» **Directive**:
Scan the data for "down" and copy each matching line.
● ● ● ●
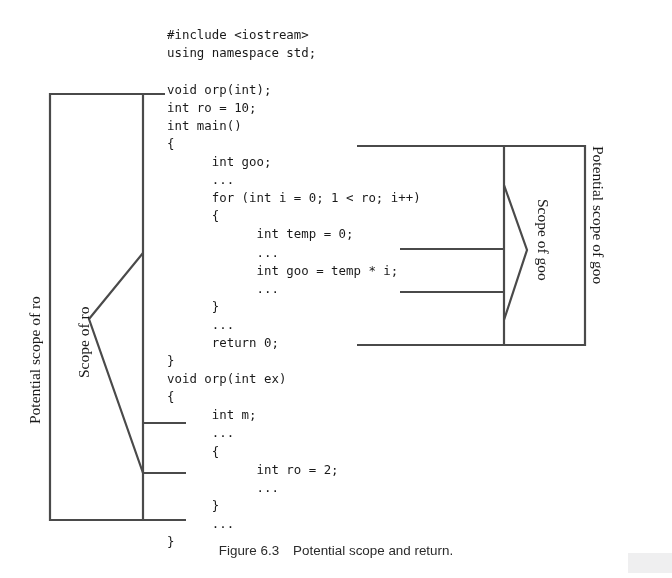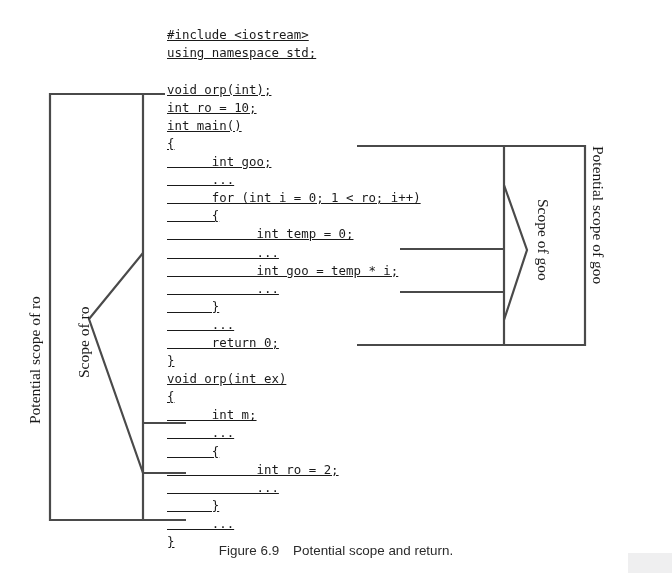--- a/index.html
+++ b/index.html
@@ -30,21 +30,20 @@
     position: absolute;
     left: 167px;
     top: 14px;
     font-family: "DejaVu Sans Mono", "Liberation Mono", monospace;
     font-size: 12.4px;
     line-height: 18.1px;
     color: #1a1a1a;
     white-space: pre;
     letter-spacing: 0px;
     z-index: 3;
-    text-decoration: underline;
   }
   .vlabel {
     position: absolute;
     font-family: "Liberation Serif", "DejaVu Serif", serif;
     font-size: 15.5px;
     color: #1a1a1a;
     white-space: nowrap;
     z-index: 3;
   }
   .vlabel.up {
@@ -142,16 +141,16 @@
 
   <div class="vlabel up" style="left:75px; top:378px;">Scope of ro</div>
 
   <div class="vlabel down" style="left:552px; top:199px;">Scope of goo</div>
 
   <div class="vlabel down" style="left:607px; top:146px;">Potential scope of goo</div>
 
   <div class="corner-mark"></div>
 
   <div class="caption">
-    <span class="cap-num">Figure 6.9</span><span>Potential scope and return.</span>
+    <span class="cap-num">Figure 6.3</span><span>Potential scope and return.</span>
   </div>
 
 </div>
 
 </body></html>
● ● ● ●
» **Final answer**:
   <div class="vlabel down" style="left:552px; top:199px;">Scope of goo</div>
   <div class="vlabel down" style="left:607px; top:146px;">Potential scope of goo</div>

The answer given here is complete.